Life doesn’t always go as planned.
Okay, it basically never goes as planned.
At six years old, I believed I would be a prima ballerina when I grew up. At eight, I expected to one day become the first female President of the United States. At seventeen, I just knew I was headed to a prestigious military academy, and at twenty-two, I thought I was about to live the American Dream, wearing a power suit in a high-visibility corporate job I loved. At twenty-six, I thought I was getting married, and I’ve always planned to start having kids by thirty.
We all envision the future scenes of our lives, but no one envisions scenes of being 36 and still single or 32 and already divorced. No one envisions scenes of infertility or being miserable in your cubicle at that so-called dream job or being forty and still trying to figure out what you’re supposed to do with your life.
There are moments where everything seems to be as it should be, but then the scene changes to one we don’t want or expect. But why don’t we expect the inevitable heartache and pain? We live in a broken world of Ebola and ISIS and cancer. Where did we get the idea that life is a fairytale where we all get happy endings?
I am especially surprised at my fellow Christians, myself included. Jesus couldn’t have been clearer: “In this world, you will have trouble. But take heart, for I have overcome the world.” Is there any way to interpret this other than: Expect suffering?
It’s time that we begin to see life clearly. King Solomon desired to be a master of the way the world functions. Ecclesiastes 2 is Solomon’s grand experiment to find the secrets of pleasure and happiness. He had every pleasure imaginable at his disposal. Solomon lived in greater opulence than Bill Gates with a steamier sex life than Lil Wayne, but in the end, he beat his head against the wall because he found nothing but emptiness; he found that “everything is meaningless.”
King Solomon observed much in his desire to understand the world’s workings, and near the end of his life, he wrote that there are two types of people in the world: “There is a righteous man who perishes in his righteousness, and there is a wicked man who prolongs his life in his evildoing.“
Ultimately, he determined that belief in karma is folly. Bad things happen to good people, and good things happen to the evil people in this world. We must come to terms with the fact that this world is a dark, broken, unfair place because if we don’t, we will continue to expect the fairytale, be perpetually disappointed and ultimately question God’s goodness.

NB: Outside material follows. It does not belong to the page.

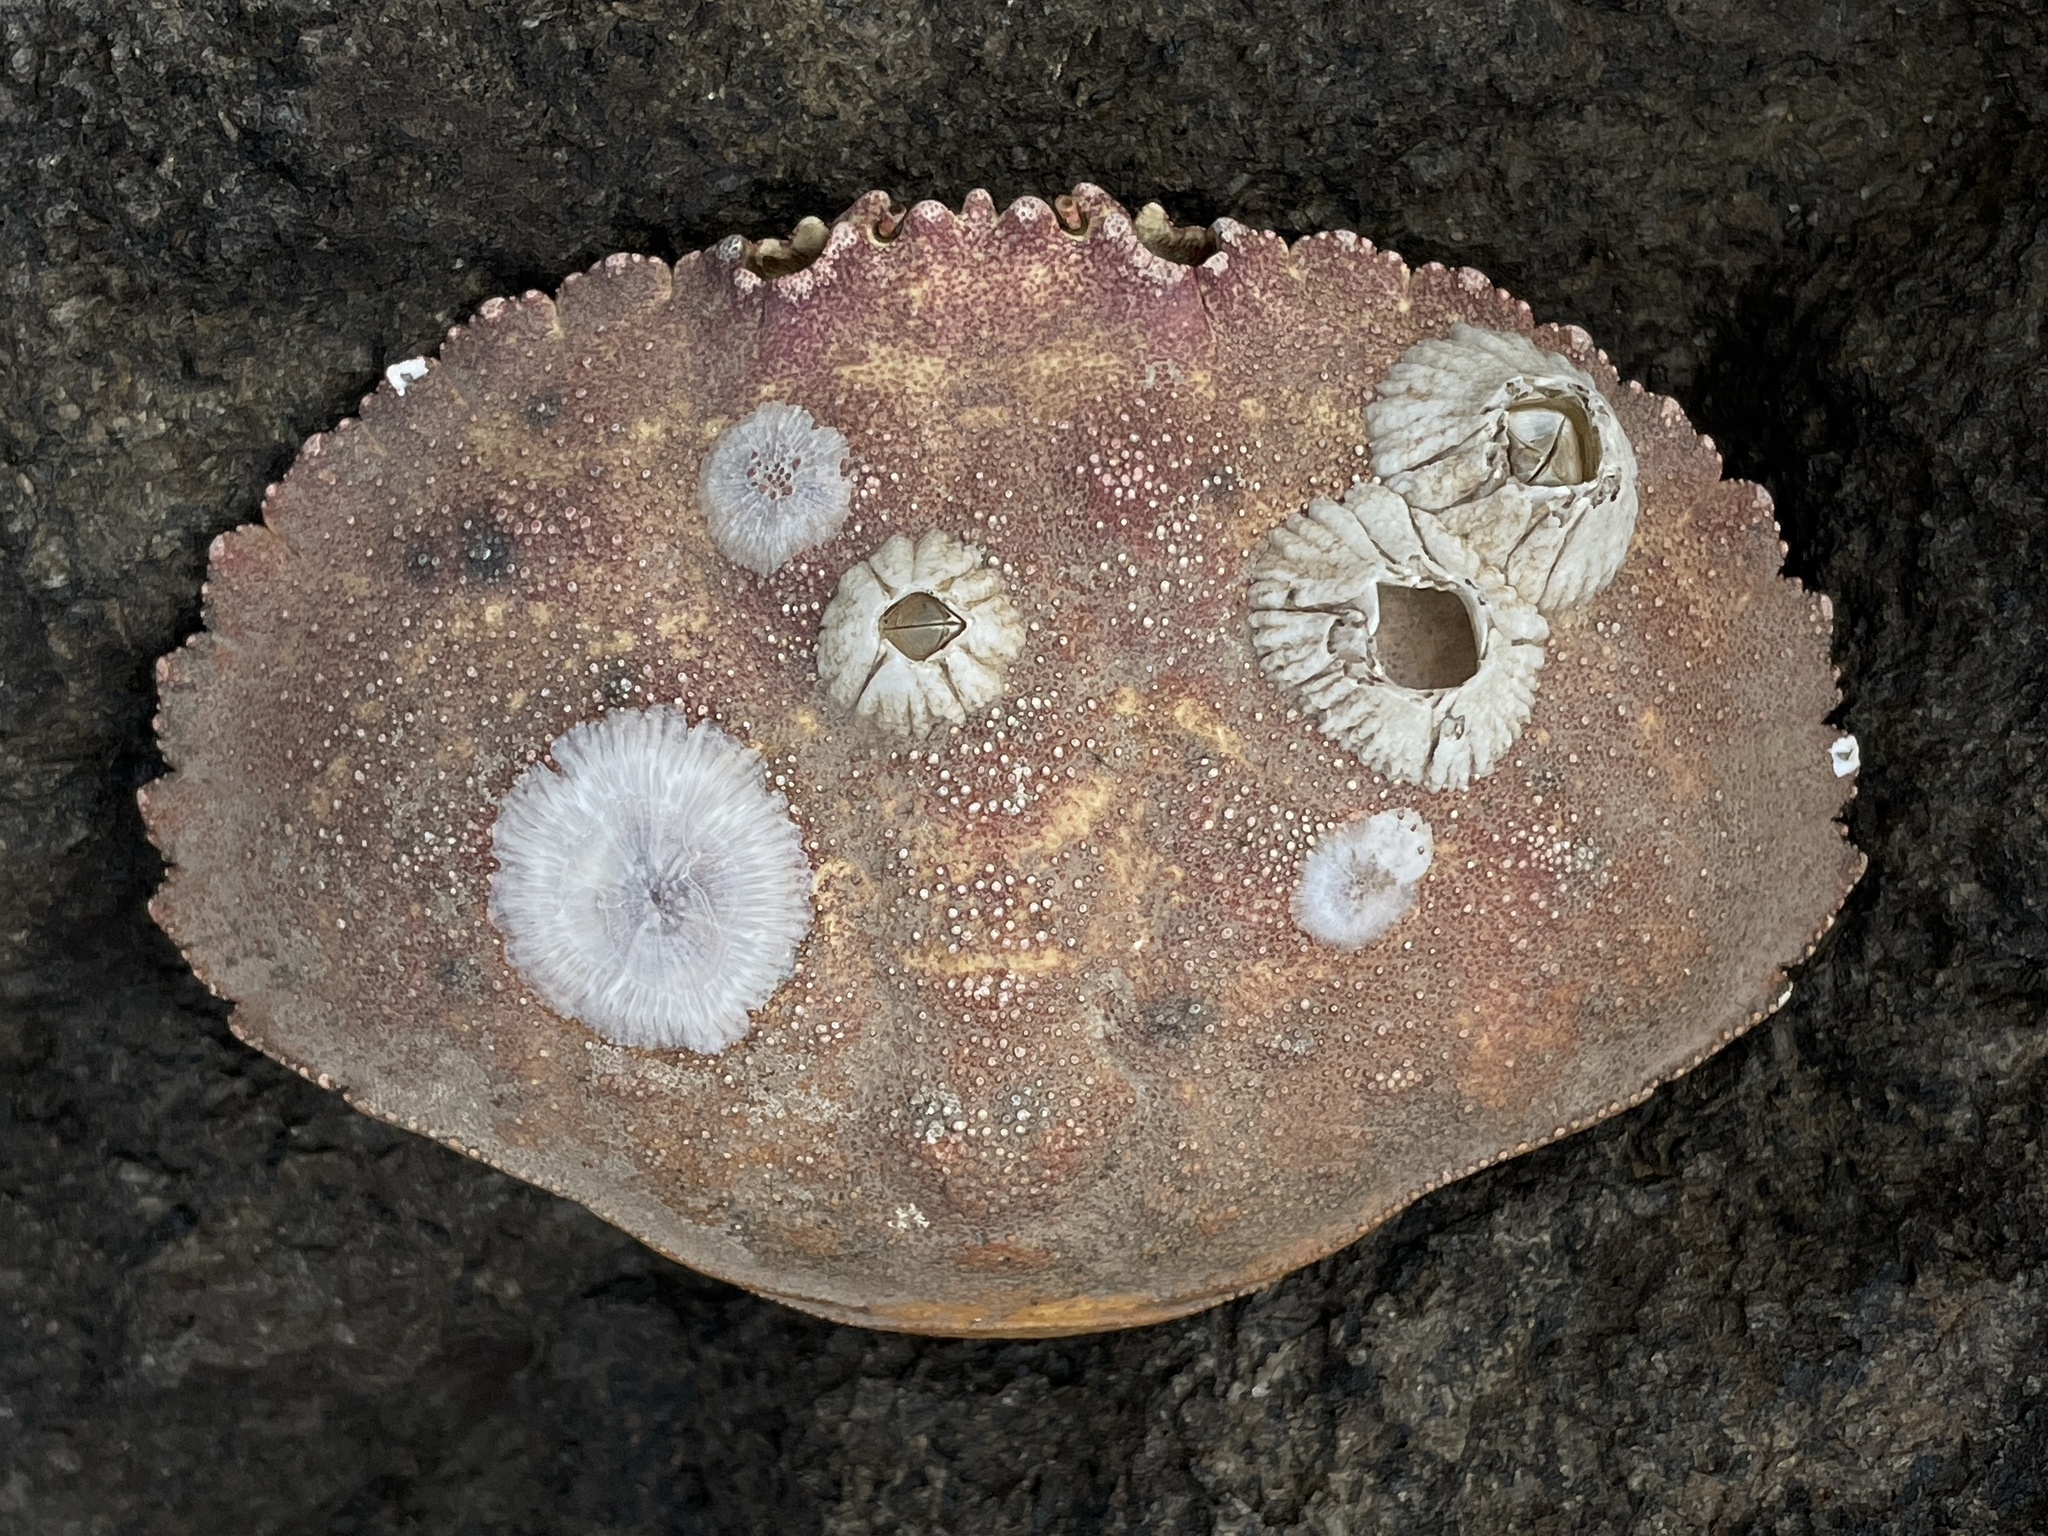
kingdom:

So are we to be people without hope? Are we to be the bitterest of all people? No. We are to have joy and hope in what is to come; faith that God is working all things together for good. God is a loving Father who desires to give good gifts to His children, and we know that God works all things together for the good of those who love Him, even if we can’t see the big picture in our finite human minds.
Solomon goes on to give advice to the two types of people in the world: “Be not overly righteous, and do not make yourself too wise. Why should you destroy yourself? Be not overly wicked, neither be a fool. Why should you die before your time?”
The advice to the wicked is expected: There are natural consequences to our actions. I think most people realize that. What hit home for me was the advice to the righteous. I have been the righteous man, perishing in my “righteousness”. I have pointed my finger at God, saying, “I did everything you asked me to do. Why would this happen to me, of all people?”
This mindset toward God is foolishness. Any mentality where I think, “If I live rightly, I will be cocooned from trials” is a false mentality. In my self-righteousness, I sometimes subconsciously believe that God can be manipulated. “If I just pray the right prayer or read the bible enough and abstain from premarital sex and never get drunk and go to church every Sunday, then I will have forced God into a corner where he has to give me the good things I expect for my life.”
But life doesn’t work that way, and the omniscient, omnipotent God of the Universe certainly doesn’t operate that way. “Should we accept only good from the hand of God and not suffering?”
You can’t control your life. But that’s okay, because God does. And He is good. Jesus Christ is our mediator before the Throne of Grace, and in Him, all things hold together. God can be trusted with our futures, even in the bleak moments and dark scenes we never would expect or wish for ourselves. We can be grateful in the good times and thankful in the hard times, because God truly is working everything together for good.
We need to see clearly now. Trouble is certain, but it is temporary. Jesus is coming back, and when He does, He will wipe away every tear from our eyes and make all things new.